Page images and extracted text:
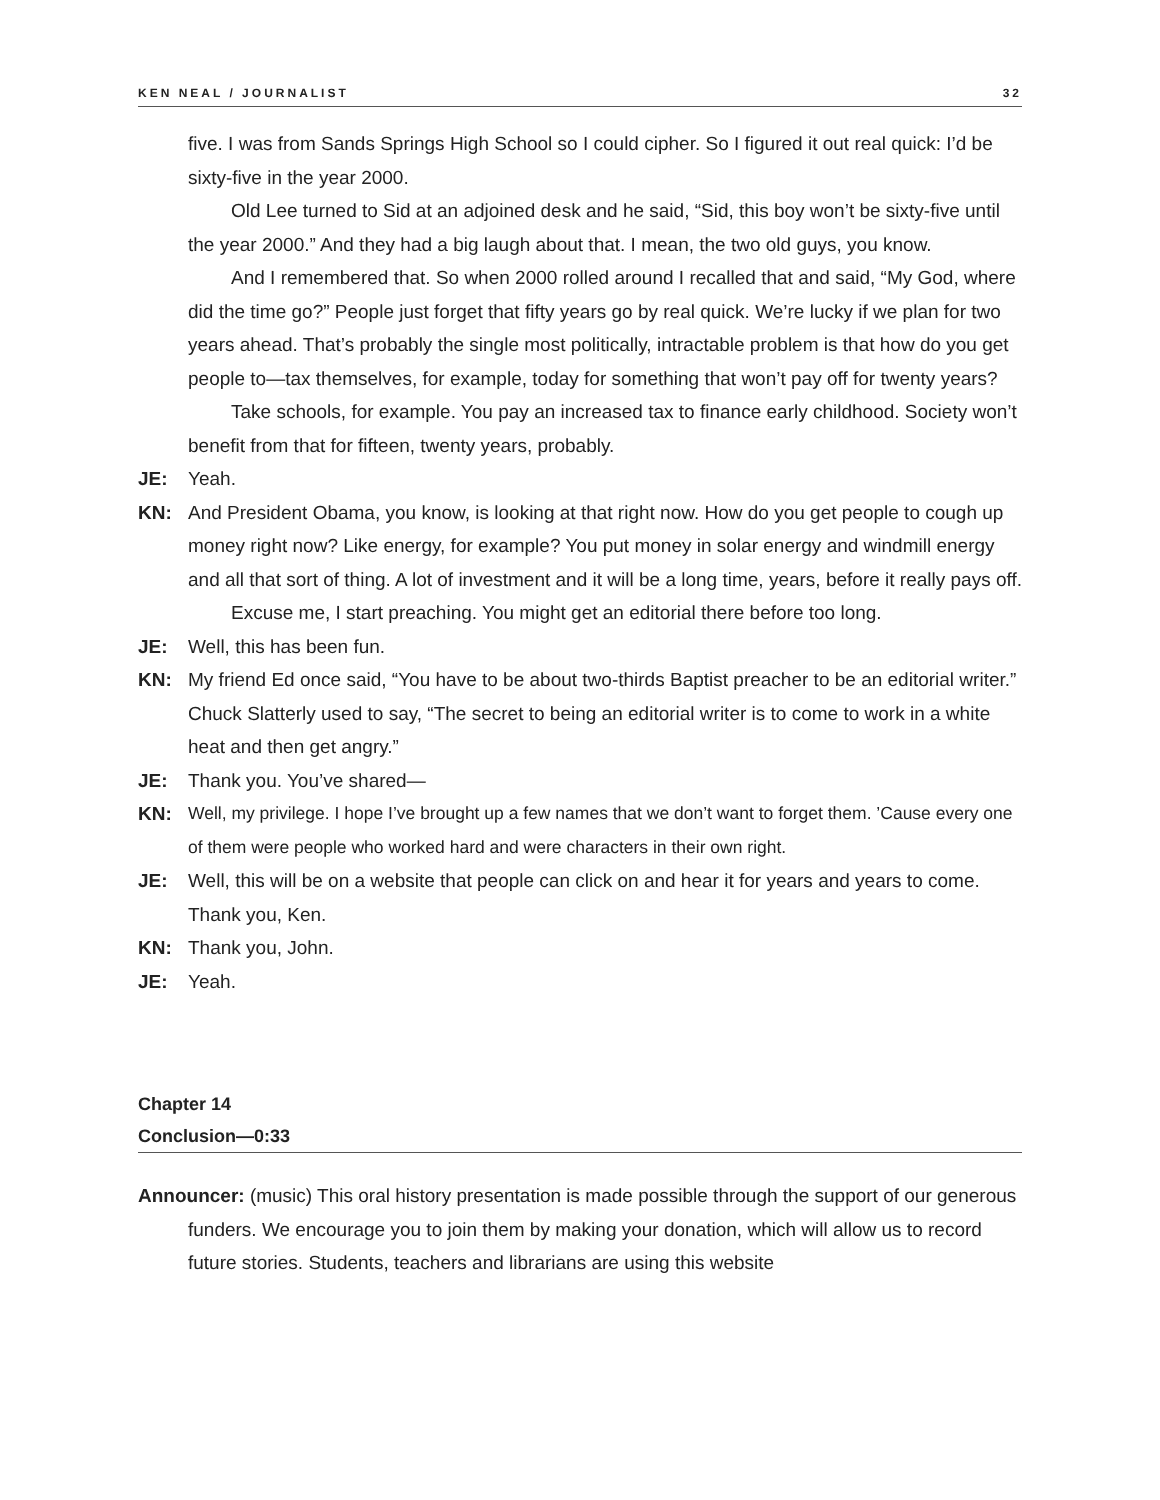KEN NEAL / JOURNALIST 32
five. I was from Sands Springs High School so I could cipher. So I figured it out real quick: I’d be sixty-five in the year 2000.
Old Lee turned to Sid at an adjoined desk and he said, “Sid, this boy won’t be sixty-five until the year 2000.” And they had a big laugh about that. I mean, the two old guys, you know.
And I remembered that. So when 2000 rolled around I recalled that and said, “My God, where did the time go?” People just forget that fifty years go by real quick. We’re lucky if we plan for two years ahead. That’s probably the single most politically, intractable problem is that how do you get people to—tax themselves, for example, today for something that won’t pay off for twenty years?
Take schools, for example. You pay an increased tax to finance early childhood. Society won’t benefit from that for fifteen, twenty years, probably.
JE: Yeah.
KN: And President Obama, you know, is looking at that right now. How do you get people to cough up money right now? Like energy, for example? You put money in solar energy and windmill energy and all that sort of thing. A lot of investment and it will be a long time, years, before it really pays off.
Excuse me, I start preaching. You might get an editorial there before too long.
JE: Well, this has been fun.
KN: My friend Ed once said, “You have to be about two-thirds Baptist preacher to be an editorial writer.” Chuck Slatterly used to say, “The secret to being an editorial writer is to come to work in a white heat and then get angry.”
JE: Thank you. You’ve shared—
KN: Well, my privilege. I hope I’ve brought up a few names that we don’t want to forget them. ’Cause every one of them were people who worked hard and were characters in their own right.
JE: Well, this will be on a website that people can click on and hear it for years and years to come. Thank you, Ken.
KN: Thank you, John.
JE: Yeah.
Chapter 14
Conclusion—0:33
Announcer: (music) This oral history presentation is made possible through the support of our generous funders. We encourage you to join them by making your donation, which will allow us to record future stories. Students, teachers and librarians are using this website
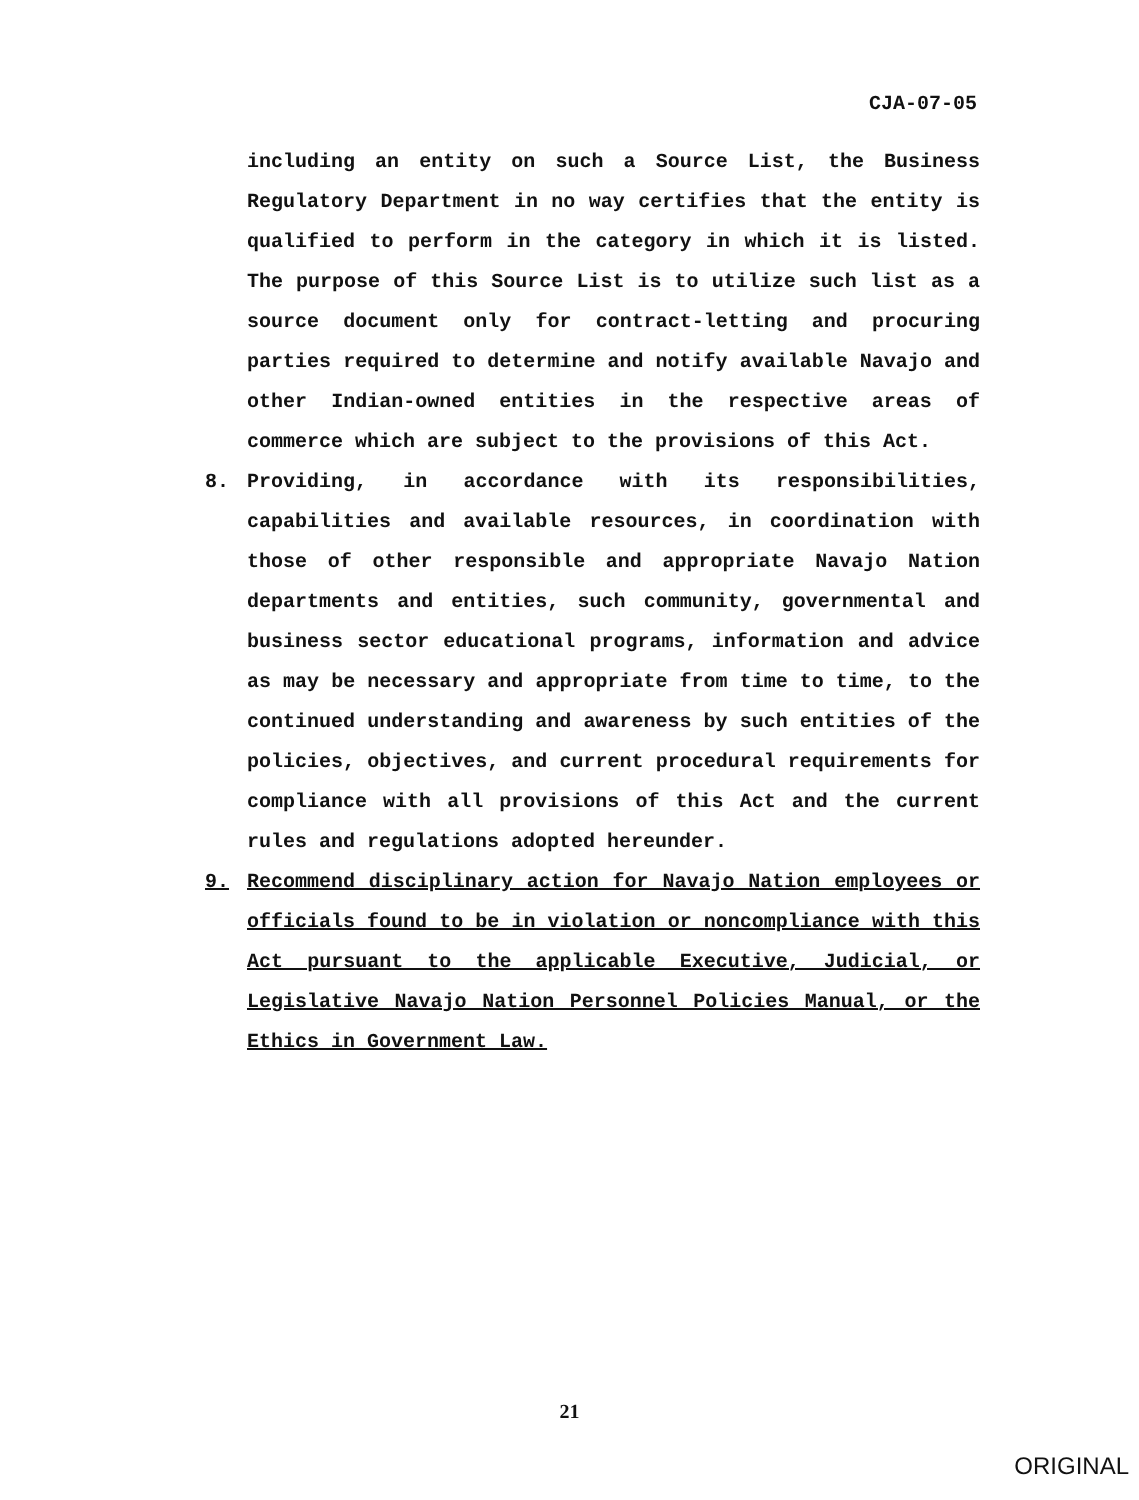CJA-07-05
including an entity on such a Source List, the Business Regulatory Department in no way certifies that the entity is qualified to perform in the category in which it is listed. The purpose of this Source List is to utilize such list as a source document only for contract-letting and procuring parties required to determine and notify available Navajo and other Indian-owned entities in the respective areas of commerce which are subject to the provisions of this Act.
8. Providing, in accordance with its responsibilities, capabilities and available resources, in coordination with those of other responsible and appropriate Navajo Nation departments and entities, such community, governmental and business sector educational programs, information and advice as may be necessary and appropriate from time to time, to the continued understanding and awareness by such entities of the policies, objectives, and current procedural requirements for compliance with all provisions of this Act and the current rules and regulations adopted hereunder.
9. Recommend disciplinary action for Navajo Nation employees or officials found to be in violation or noncompliance with this Act pursuant to the applicable Executive, Judicial, or Legislative Navajo Nation Personnel Policies Manual, or the Ethics in Government Law.
21
ORIGINAL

▸ **Problem requirements**
Could you output every record above exactly as it appears, without the pictures?

▸ **Exercise response**
KEN NEAL / JOURNALIST 32
five. I was from Sands Springs High School so I could cipher. So I figured it out real quick: I’d be sixty-five in the year 2000.
Old Lee turned to Sid at an adjoined desk and he said, “Sid, this boy won’t be sixty-five until the year 2000.” And they had a big laugh about that. I mean, the two old guys, you know.
And I remembered that. So when 2000 rolled around I recalled that and said, “My God, where did the time go?” People just forget that fifty years go by real quick. We’re lucky if we plan for two years ahead. That’s probably the single most politically, intractable problem is that how do you get people to—tax themselves, for example, today for something that won’t pay off for twenty years?
Take schools, for example. You pay an increased tax to finance early childhood. Society won’t benefit from that for fifteen, twenty years, probably.
JE: Yeah.
KN: And President Obama, you know, is looking at that right now. How do you get people to cough up money right now? Like energy, for example? You put money in solar energy and windmill energy and all that sort of thing. A lot of investment and it will be a long time, years, before it really pays off.
Excuse me, I start preaching. You might get an editorial there before too long.
JE: Well, this has been fun.
KN: My friend Ed once said, “You have to be about two-thirds Baptist preacher to be an editorial writer.” Chuck Slatterly used to say, “The secret to being an editorial writer is to come to work in a white heat and then get angry.”
JE: Thank you. You’ve shared—
KN: Well, my privilege. I hope I’ve brought up a few names that we don’t want to forget them. ’Cause every one of them were people who worked hard and were characters in their own right.
JE: Well, this will be on a website that people can click on and hear it for years and years to come. Thank you, Ken.
KN: Thank you, John.
JE: Yeah.
Chapter 14
Conclusion—0:33
Announcer: (music) This oral history presentation is made possible through the support of our generous funders. We encourage you to join them by making your donation, which will allow us to record future stories. Students, teachers and librarians are using this website
CJA-07-05
including an entity on such a Source List, the Business Regulatory Department in no way certifies that the entity is qualified to perform in the category in which it is listed. The purpose of this Source List is to utilize such list as a source document only for contract-letting and procuring parties required to determine and notify available Navajo and other Indian-owned entities in the respective areas of commerce which are subject to the provisions of this Act.
8. Providing, in accordance with its responsibilities, capabilities and available resources, in coordination with those of other responsible and appropriate Navajo Nation departments and entities, such community, governmental and business sector educational programs, information and advice as may be necessary and appropriate from time to time, to the continued understanding and awareness by such entities of the policies, objectives, and current procedural requirements for compliance with all provisions of this Act and the current rules and regulations adopted hereunder.
9. Recommend disciplinary action for Navajo Nation employees or officials found to be in violation or noncompliance with this Act pursuant to the applicable Executive, Judicial, or Legislative Navajo Nation Personnel Policies Manual, or the Ethics in Government Law.
21
ORIGINAL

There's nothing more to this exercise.